Your task → Reproduce the text of the lines below word for word, leaving out the pictures.

Records →
● ● ●

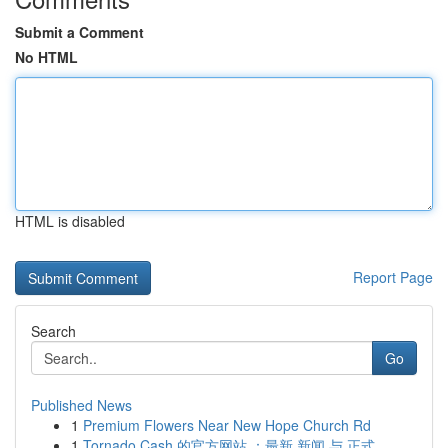
Submit a Comment
No HTML
HTML is disabled
Report Page
Search
Go
Published News
1
Premium Flowers Near New Hope Church Rd
1
Tornado Cash 的官方网站 ：最新 新闻 与 正式...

● ● ●

Solution below →
Submit a Comment
No HTML
HTML is disabled
Report Page
Search
Go
Published News
1
Premium Flowers Near New Hope Church Rd
1
Tornado Cash 的官方网站 ：最新 新闻 与 正式...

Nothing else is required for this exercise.